Enough was enough. No more was I going to tolerate this shit. I seeked professional help. I started doing therapy with a guy called Mark Freeman (markfreeman.ca). For me there was the initial stigma of being someone who does therapy. But in time as I started to make progress, I realised that I could not give two shits about what people thought of me, as I was recovering and that was priceless. If you are afraid of seeking help, fuck it. Just do it, if anyone has a problem with it, let me know, I'll have a word with those morons (lost humans). Your health, peace and happiness is all that matters. Don't discount that for anyone else.

I wrote this in the hopes that it may offer some solace but also it may help you take the first steps to recovery.

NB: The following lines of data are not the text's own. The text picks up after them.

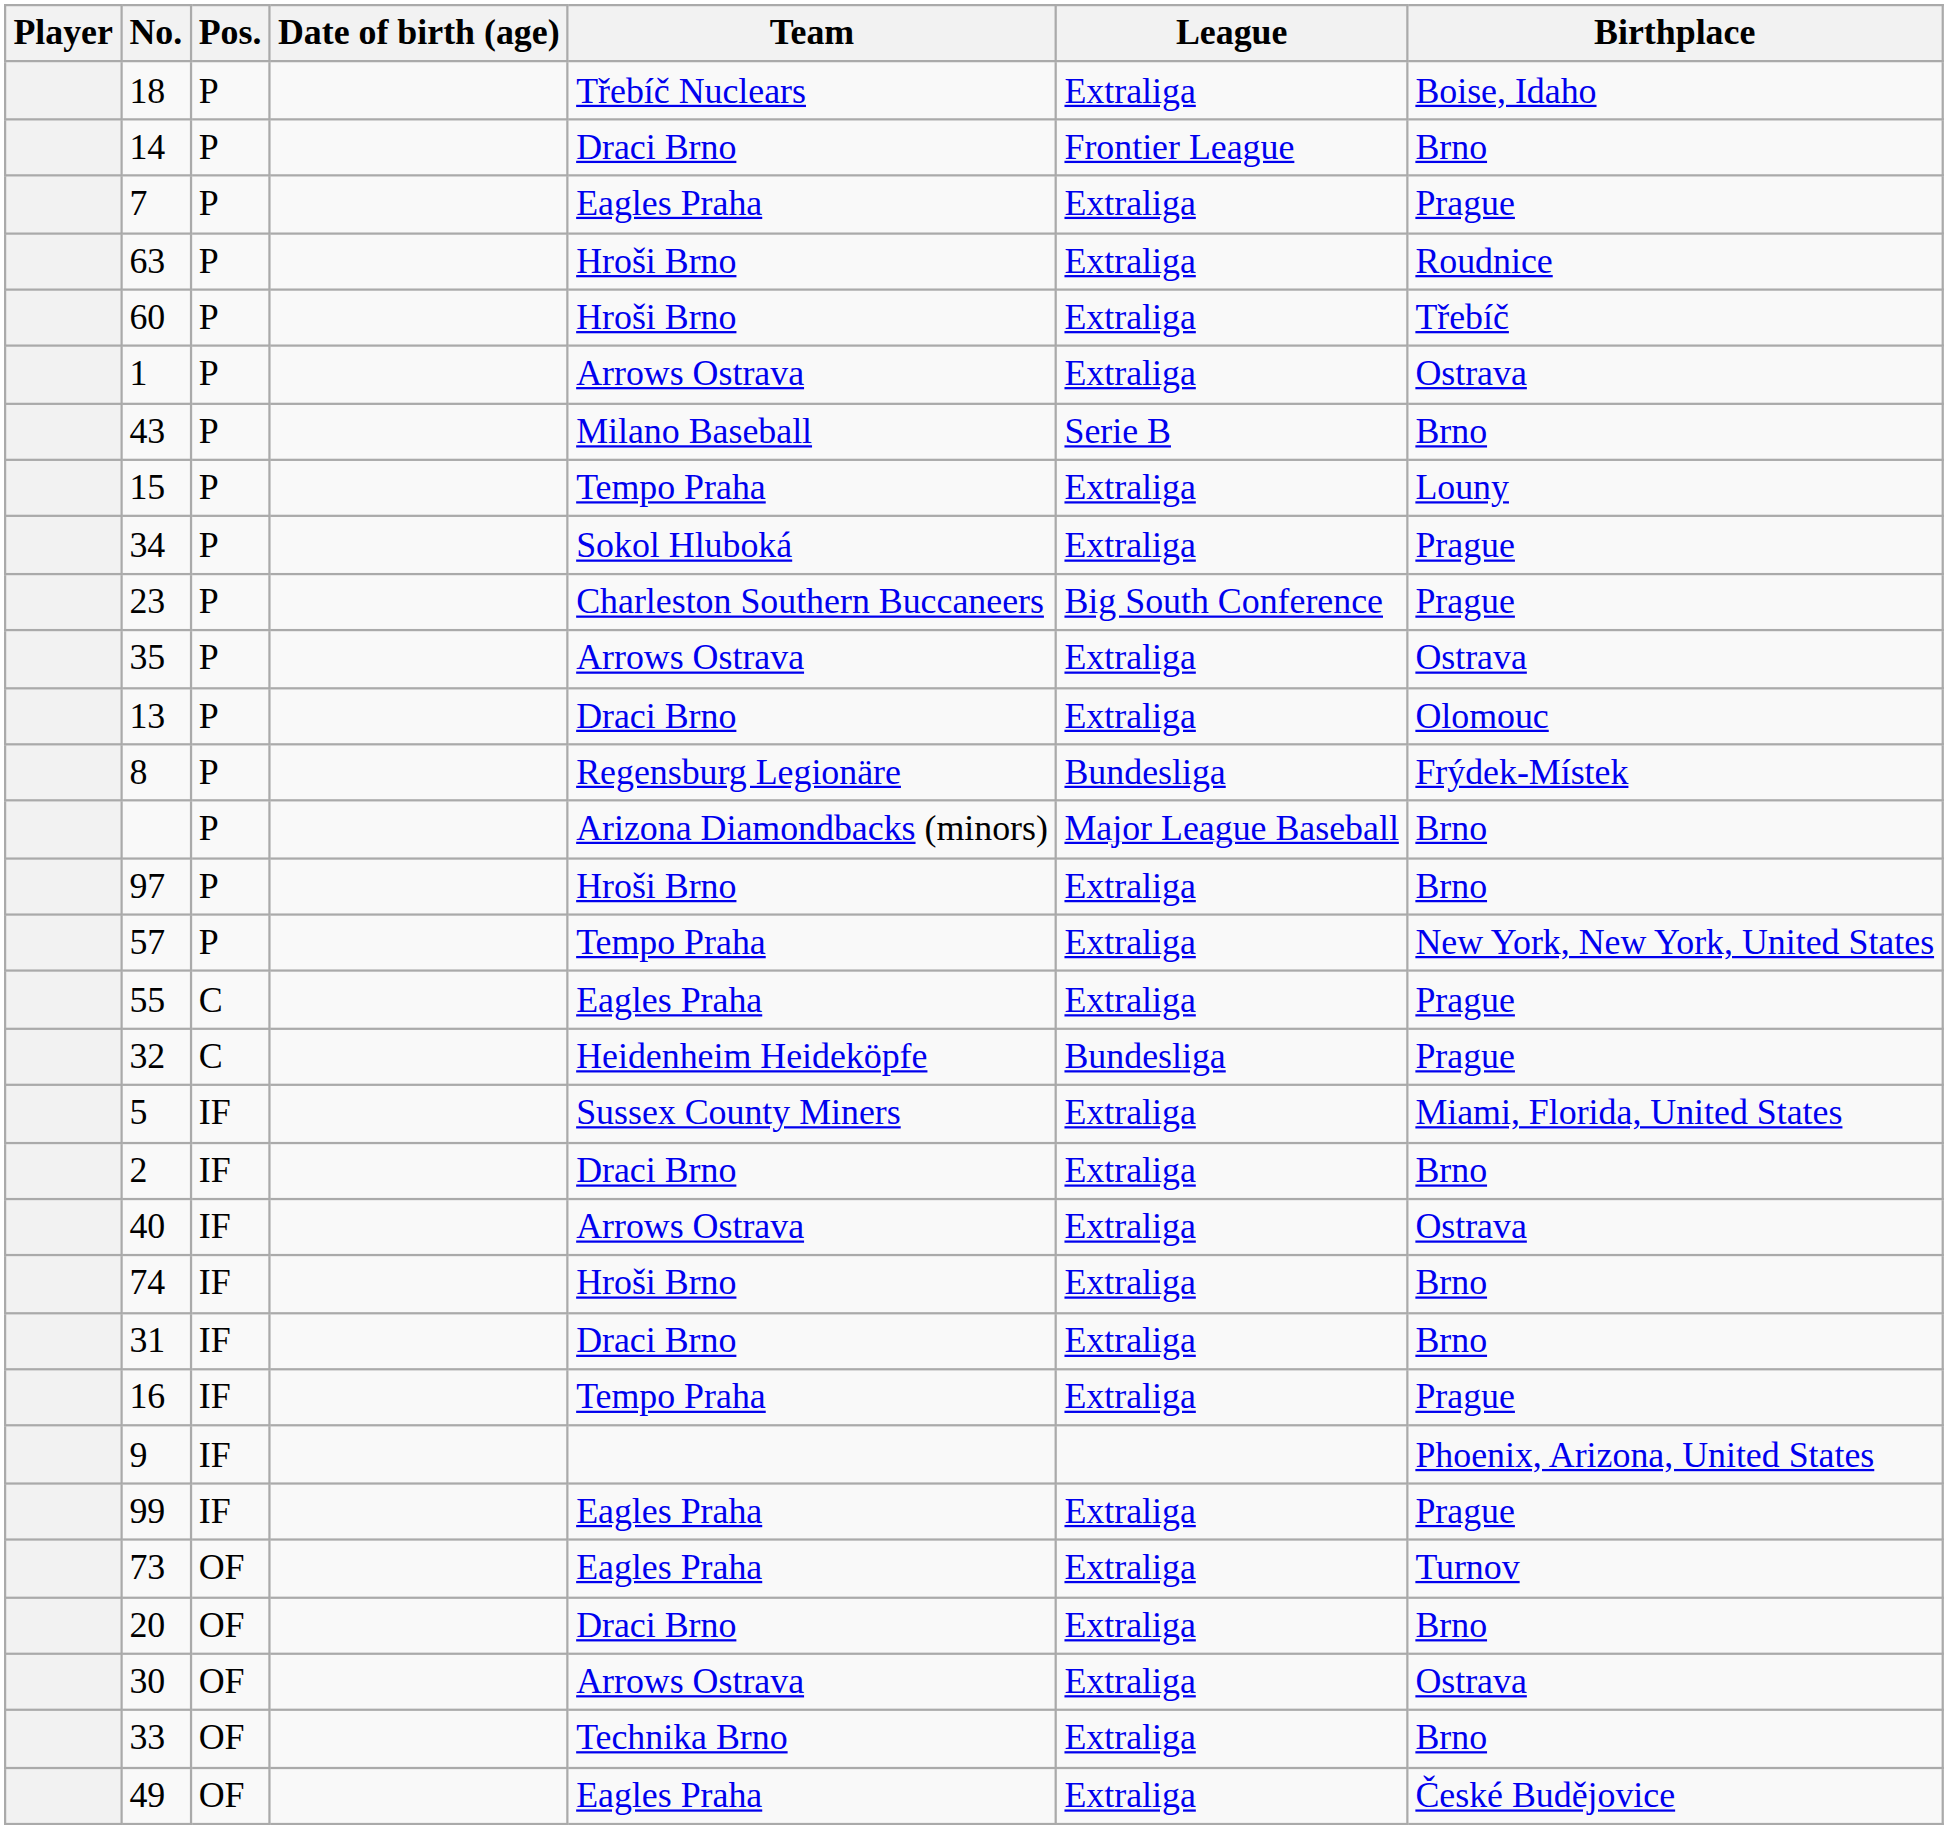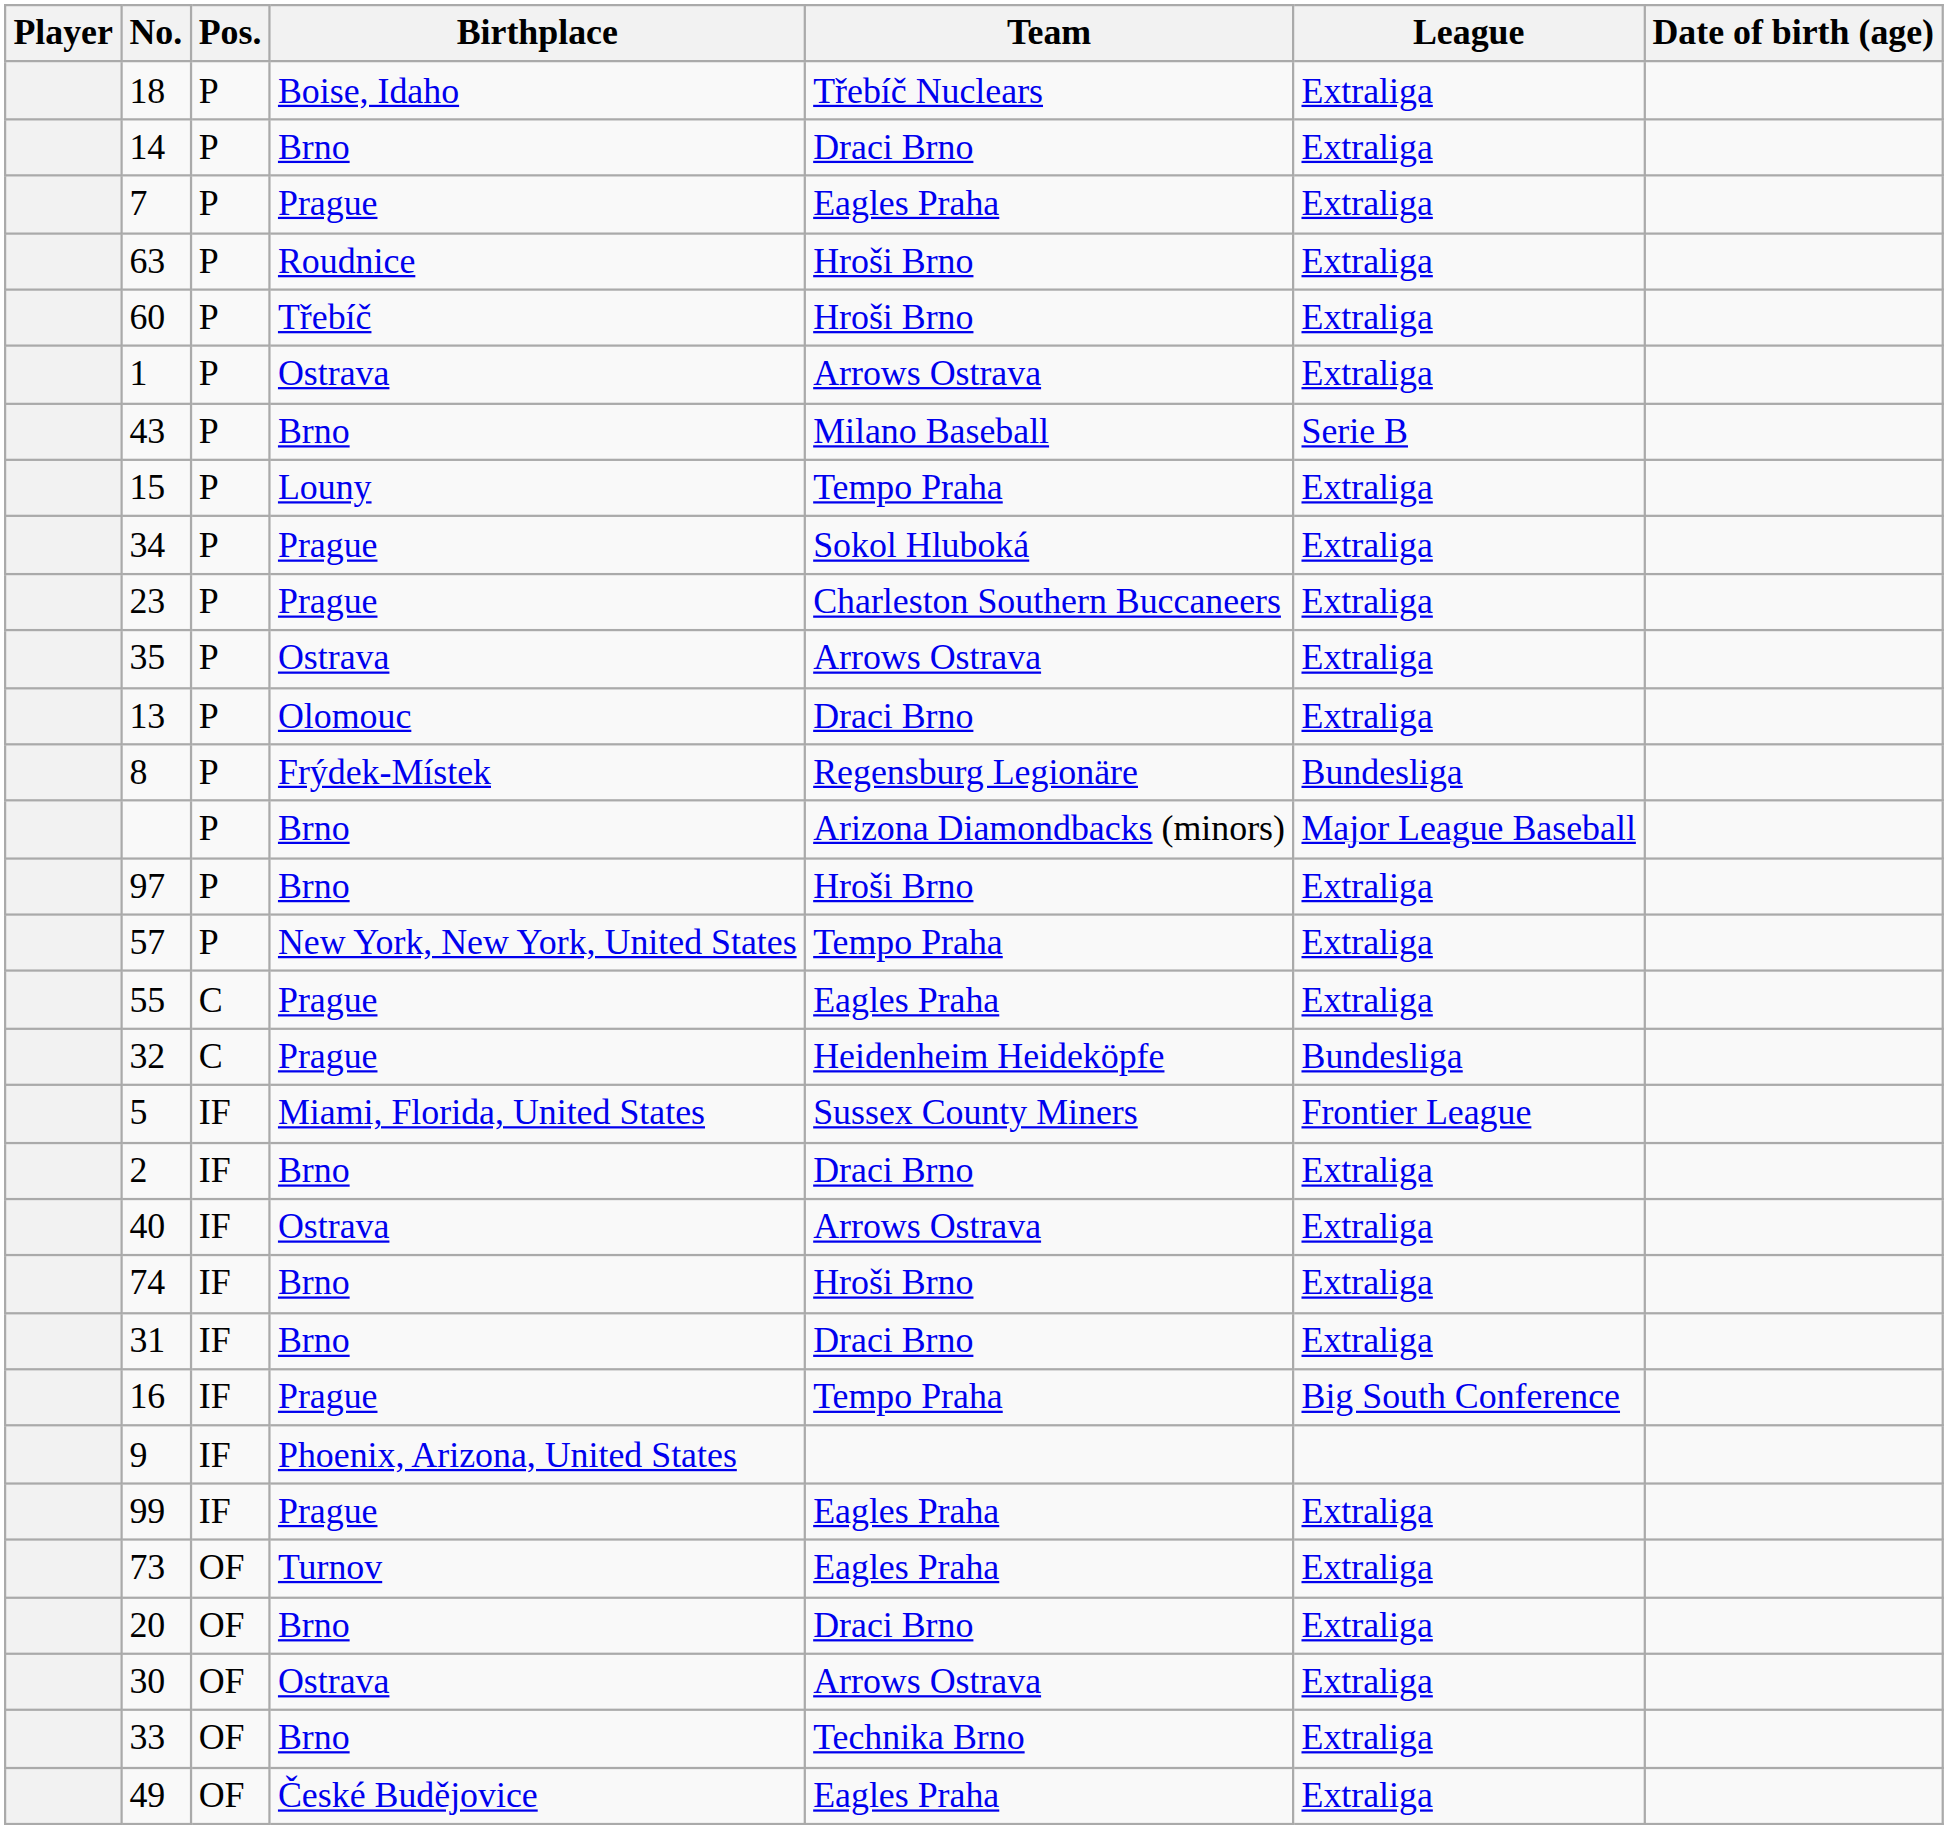columns swapped: Date of birth (age) <-> Birthplace
14 | League: Frontier League -> Extraliga
23 | League: Big South Conference -> Extraliga
5 | League: Extraliga -> Frontier League
16 | League: Extraliga -> Big South Conference
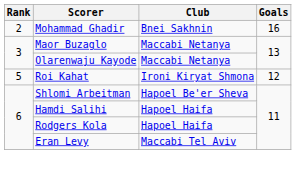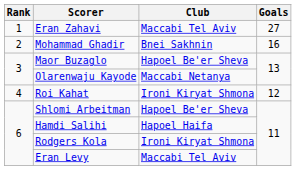+ row: 1 | Eran Zahavi | Maccabi Tel Aviv | 27
Maor Buzaglo | Club: Maccabi Netanya -> Hapoel Be'er Sheva
Roi Kahat | Rank: 5 -> 4
Rodgers Kola | Club: Hapoel Haifa -> Ironi Kiryat Shmona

My walk to freedom has started, it is long but the sun is out. For I have left the darkness behind, and dared to brave the sunshine. (Ok a little more dramatic than I wanted, but I went with it).

To your success, peace and recovery,

Stu

I am doing ERP (Exposure Response Prevention therapy) with ACT (Acceptance and Commitment Therapy) . Check it out, it really works for OCD (maybe some other disorders as well).

Also if you wanted to hear more about my therapy or need some advice please feel free to contact me here: stuart@stuartralph.com.

Title inspiration of course came from Nelson Mandela.

Final footnote - I am also in a weird way grateful for growing up with the disorder, because it made me more caring, thoughtful and introspective. All traits that I love. Thanks OCD for those lessons, your job is done, you may now leave - go somewhere sunny.